Ora, pensiamo per assurdo se il 70% dei medici si rifiutasse di fare trasfusioni perché la religione dei Testimoni di Geova le reputa un delitto. L’unica risposta logica è: che scelgano un altro mestiere. Per l’aborto invece, grazie all’articolo 9, la legge 194 rimane troppo spesso inapplicata per la cosiddetta “obiezione di coscienza”.
Il punto è che in questo Paese quando si parla di Diritti, e in particolare quelli legati alle donne, ci si scontra inevitabilmente con un concetto purtroppo mai chiarito in Italia: quello della Laicità dello Stato. Sembra che il fatto che nella Costituzione materialmente manchi la parola “laico” generi confusione. E questo porta a situazioni spesso assurde, come quando nel 2006 il Consiglio di Stato ha affermato che la stessa presenza di un simbolo religioso (il crocifisso) nelle aule scolastiche possa essere considerato espressione proprio del principio di laicità.

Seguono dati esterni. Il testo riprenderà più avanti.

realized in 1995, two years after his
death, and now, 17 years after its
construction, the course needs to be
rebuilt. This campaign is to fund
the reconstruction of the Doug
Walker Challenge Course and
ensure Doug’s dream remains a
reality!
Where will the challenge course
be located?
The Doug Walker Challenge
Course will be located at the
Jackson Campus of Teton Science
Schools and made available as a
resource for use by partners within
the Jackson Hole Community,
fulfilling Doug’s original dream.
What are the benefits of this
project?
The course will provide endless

Sono convinto che se l’Italia fosse veramente uno stato laico, molte questioni legate ai diritti avrebbero già trovato una soluzione politica ragionevole. Eppure la regola vuole che il dibattito, sia quello pubblico che quello politico, finisca regolarmente per avvitarsi su se stesso.

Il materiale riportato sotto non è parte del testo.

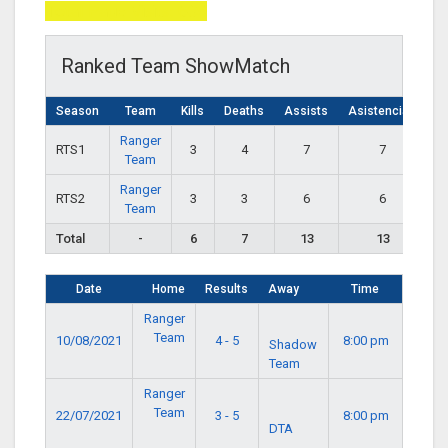
Total Page Visits: 639
Ranked Team ShowMatch
Season
Team
Kills
Deaths
Assists
Asistencias
Ranger
RTS1
3
4
7
7
Team
Ranger
RTS2
3
3
6
6
Team
Total
-
6
7
13
13
Date
Home
Results
Away
Time
Ranger
Team
10/08/2021
4 - 5
8:00 pm
Shadow
Team
Ranger
Team
22/07/2021
3 - 5
8:00 pm
DTA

L’uguaglianza di genere in Italia è un tema che deve investire prima di tutto la cultura, in senso tyloriano. E cioè considerando tutto l’insieme di segni, artefatti e stili di vita che gli individui condividono. È un argomento che non può essere trattato se non analizzandone tutte le concause, eliminando i chilometri di ragnatele che ricoprono i nostri costumi e la nostra mentalità. Non può e non deve essere ridotto esclusivamente alla ricerca del mostro di turno. Le molestie sul lavoro sono un fenomeno gravissimo e molto più diffuso di quanto non dimostrino le cronache, vanno prevenute, denunciate e combattute. Ma non si pensi che una volta cacciato il mostro sparisca anche il suo fetore. Quell’olezzo investe le disuguaglianze nell’accesso al lavoro tra donne e uomini, le mancanza di politiche adeguate sul fronte del welfare e il mancato rispetto delle leggi che garantiscono i diritti sessuali e riproduttivi. Tutto è infettato dal retaggio culturale che vede la donna solo come “responsabile” della cura dell’infanzia, degli anziani e della famiglia. Considerato che siamo alle porte del 2018, forse è arrivato davvero il momento di avere una Santissima obiezione di laicità.